Digital transformation is a matter of people and processes
Digital transformation is about creating value on bringing together people, processes and data. It impacts every organization in the way they operate their processes, requiring more efficiency, and a more customer-centric approach. In some cases, it transforms deeply the way organizations are run, requiring new management and individual behavior – the right to fail, autonomy, self-organization, initiative, principle of subsidiarity, delegation – what sometimes is called “agility”.
Digital transformation impacts the way applications are built. By primarily targeting users, new applications should be developed with maximum feedback from them in order to always bring best value. This imposes starting by gathering needs, performing surveys, ethnological studies, and personae definitions to understand clearly the needs. Staying as close as possible to user requirements requires quick iterations in the production cycle, switching between delivering software and integrating users’ feedback, A/B testing, and allowing quick pivot.This tends to embrace iterative methodology – requiring frequent software delivery – in order to produce small increments with value each time. What used to be done in “waterfall” methodologies with cascaded periods of study, development, test and production was not able to fit the desired two weeks time delivery to end users.
Agility requires software defined infrastructure
Team organization has also changed, from big inline development teams to smaller squads, regrouped in “fabrication teams”, serving a product, with all the necessary competencies – from developer, to architect, business analyst, user experience specialist and DevOps specialist. A fabrication team releases frequent, small and stable increments of a feature set, driven by the product owner who is accountable for pushing the software to the field and satisfying user requirements.
The digital transformation product development paradigm imposes shipping of software so frequently that the underlying infrastructure also needs to be agile, which is a real disruption. Installing in production for the end-user a new software version every two weeks (sometimes even every two days), requires that all the phases involved in software quality validation are performed without any halt in the process. As introducing a new feature challenges quality and could impact previous parts of the software, continuous integration, continuous testing, and continuous deployment are now mandatory topics in IT digital transformation. It would not be reasonable or cost effective to dedicate infrastructure for each step of the pipeline, each product, and each fabrication team. Therefore automation and orchestration are now mandatory, sometimes hidden under the “infrastructure as code” and “software defined” concepts.
IPAM as the single version of the IP truth
Automation of the infrastructure supporting the digital transformation also requires taking into account new architecture patterns, usage of cloud services, various development languages, test driven methodology, microservices, containers or API management. This complexifies the way infrastructure should be built and managed, and how assets should be tracked during the application’s life cycle and during all the development phases. This is where a strong repository becomes key, the IPAM being the single version of the truth containing “golden records” of information related to IP resources such as addresses and names. The ability to query and control IPAM during the agile process through API and connectors to the ecosystem’s main tools is mandatory for permitting fast delivery of infrastructure components (such as networks and servers).

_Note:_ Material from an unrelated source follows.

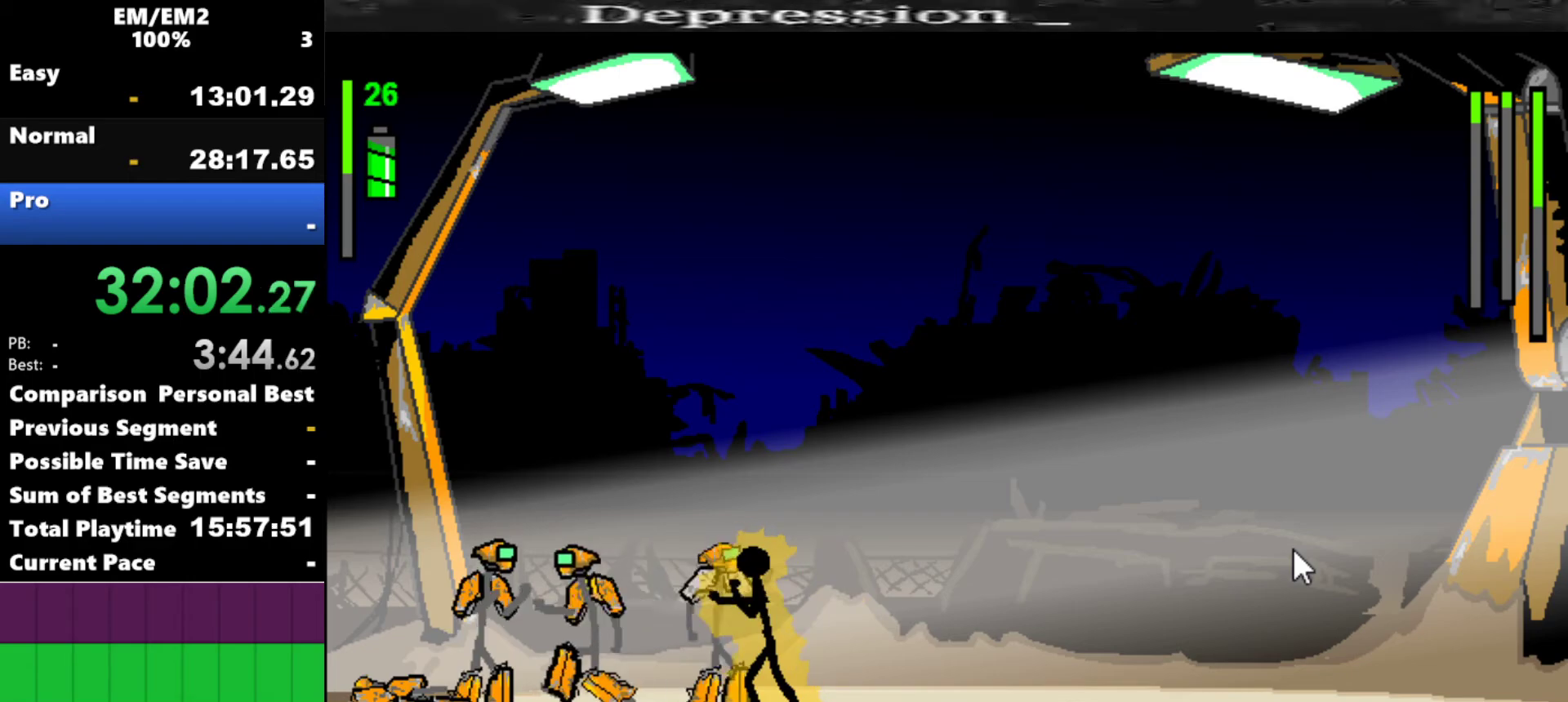
{"keys": ["a"], "events": [[434, "a", "up"], [484, "a", "down"]]}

In order to allow these new infrastructure patterns, DNS is put under pressure. It requires frequent and rapid updates – in coordination with the IPAM repository – to expose all the components, from the microservices to the endpoint, that will be used in the user’s browser. If any manual action needs to be performed during the infrastructure construction of a pipeline step, the whole agile process becomes inefficient and iterative deliveries to end users are not possible. The fabrication team members expect the tests to be performed upon source commit in their repository in minutes rather than days, in order to maintain quality of the whole application. If a quality gate is not passed, the source needs to be fixed quickly. With dozens of steps in the pipeline during a validation, each requiring infrastructure to be deployed, managed and destroyed, automation should run totally seamlessly, including DNS updates in coordination with IPAM information.
DDI, a DevOps enabler
The EfficientIP DDI (DNS-DHCP-IPAM) solution enables orchestration and service activation, helping continuous integration, testing and delivery. It allows business access to software, regardless of the production phase or the location it is deployed – on premise or in the cloud, using virtual servers or containers. Through its rich set of API and connectors, DDI can be totally integrated to your pipeline software production. Any infrastructure as code software, orchestrator, configurator, or deployment tool should rely on the IPAM’s rich information set in order make use of an accurate and consistent understanding of the whole IP ecosystem at any stage of the fabrication process.

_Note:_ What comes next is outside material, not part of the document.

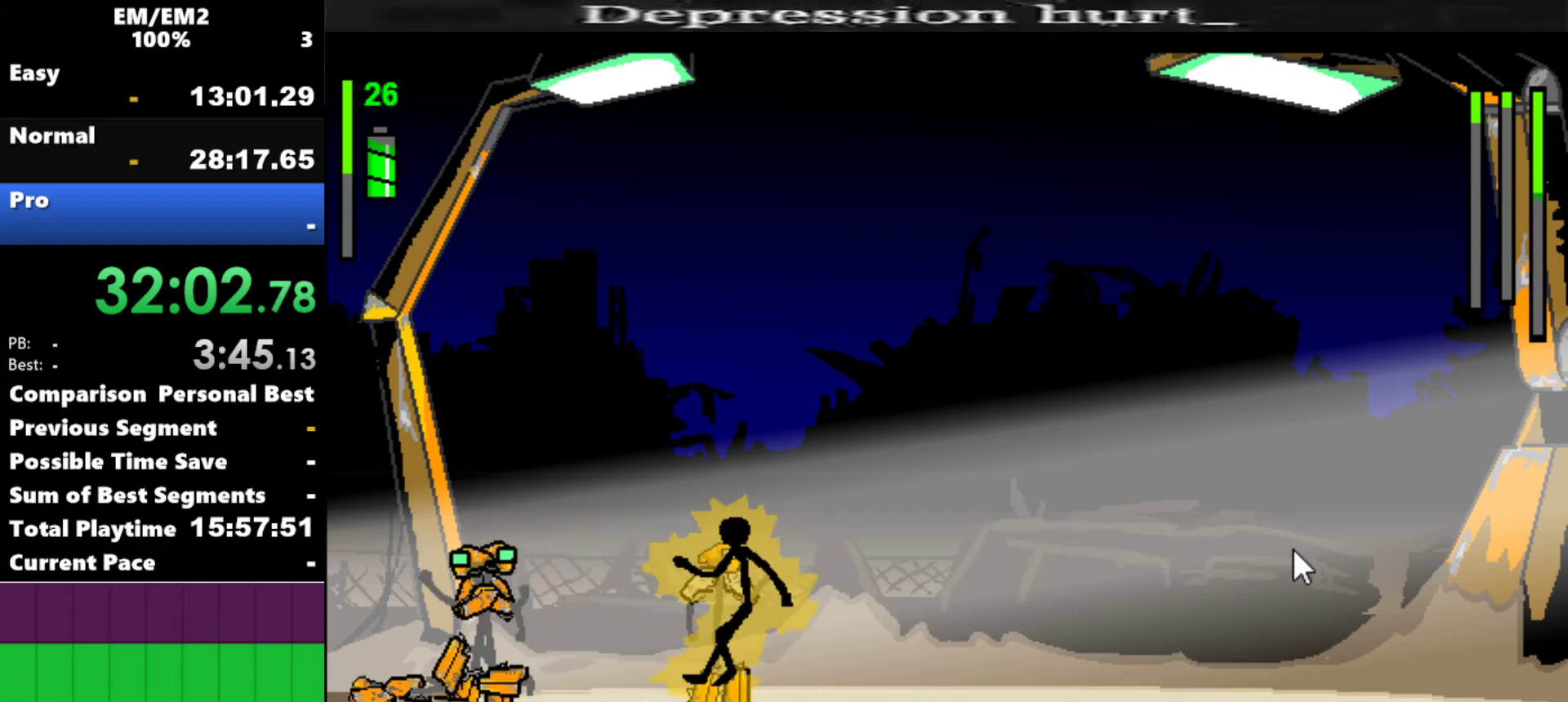
{"keys": ["a"], "events": []}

IT managers and the CIO are put under pressure for fast delivery, in order to satisfy business and the CDO, helping enable digital transformation while staying consistent with existing infrastructure and processes. Running the digital factory requires automation and continuous deployment, so managing the IP information of the applications ecosystem is key. This is where DDI and its IPAM golden record view of the information becomes a strong enabler. The central position of EfficientIP in the IT infrastructure guarantees the entire ecosystem tools the access to a consolidated view of the IP world, a key element of digital transformation.